Given this infrastructure, the process of evaluating and launching a typical feature might be something like: Implement the new feature in the appropriate binary (including code review, binary push, setting the default values, etc) ... Create a canary experiment (pushed via a data push) to ensure that the feature is working properly ... Create an experiment or set of experiments (pushed via a data push) to evaluate the feature ... Evaluate the metrics from the experiment. Depending on the results, additional iteration may be required, either by modifying or creating new experiments, or even potentially by adding new code to change the feature more fundamentally ... If the feature is deemed launchable, go through the launch process: create a new launch layer and launch layer experiment, gradually ramp up the launch layer experiment, and then ﬁnally delete the launch layer and change the default values of the relevant parameters to the values set in the launch layer experiment.
We use real-time monitoring to capture basic metrics (e.g., CTR) as quickly as possible in order to determine if there is something unexpected happening. Experimenters can set the expected range of values for the monitored metrics (there are default ranges as well), and if the metrics are outside the expected range, then an automated alert is ﬁred. Experimenters can then adjust the expected ranges, turn off their experiment, or adjust the parameter values for their experiment. While real-time monitoring does not replace careful testing and reviewing, it does allow experimenters to be aggressive about testing potential changes, since mistakes and unexpected impacts are caught quickly.
Another thing I like is the real-time availability of metrics and ability to very quickly change experiment configurations. Not only does that allow experiments to be shut down quickly if they are having a surprisingly bad impact which lowers the cost of errors, but also it speeds the ability to learn from the data and iterate on the experiment.
Finally, the use of standardized metrics across experiments and an "experiment council" of experts who can be consulted to help interpret the experimental results is insightful. Often, results of experiments are subject to some interpretation, unfortunately enough interpretation that overly eager folks at a company can attempt to torture the data until it says what they want (even when they are trying to be honest), so an effort to help people keep decisions objective is a good idea.
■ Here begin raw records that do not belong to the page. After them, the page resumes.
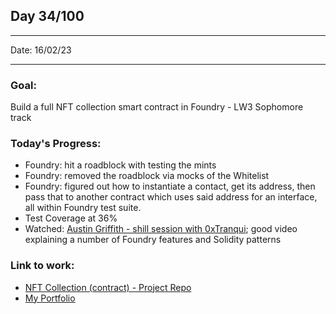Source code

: ## Day 34/100

---

Date: 16/02/23

---

### Goal: 

Build a full NFT collection smart contract in Foundry - LW3 Sophomore track

### **Today's Progress**: 

- Foundry: hit a roadblock with testing the mints
- Foundry: removed the roadblock via mocks of the Whitelist
- Foundry: figured out how to instantiate a contact, get its address, then pass that to another contract which uses said address for an interface, all within Foundry test suite.
- Test Coverage at 36%
- Watched: [Austin Griffith - shill session with 0xTranqui](https://youtu.be/uWR78WyPSl4); good video explaining a number of Foundry features and Solidity patterns

### **Link to work:** 
- [NFT Collection (contract) - Project Repo](https://github.com/activate-glacier-instinct/nft-collection-contract-foundry--lw3)
- [My Portfolio](https://activate-glacier-instinct.github.io/)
One minor but surprising tidbit in the paper is that binary launches are infrequent ("weekly"); only configuration files can be pushed frequently. I would have thought they would push binaries daily. In fact, reading between the lines a bit, it sounds like developers might have to do a bit of extra work to deal with infrequent binary pushes, trying to anticipate what they will want during the experiments and writing extra code that can be enabled or disabled later by configuration file, which might interfere with their ability to rapidly learn and iterate based on the experimental results. It also may cause the configuration files to become very complex and bug-prone, which is alluded to in the section of the paper talking about the need for data file checks. In general, very frequent pushes are desirable, even for binaries.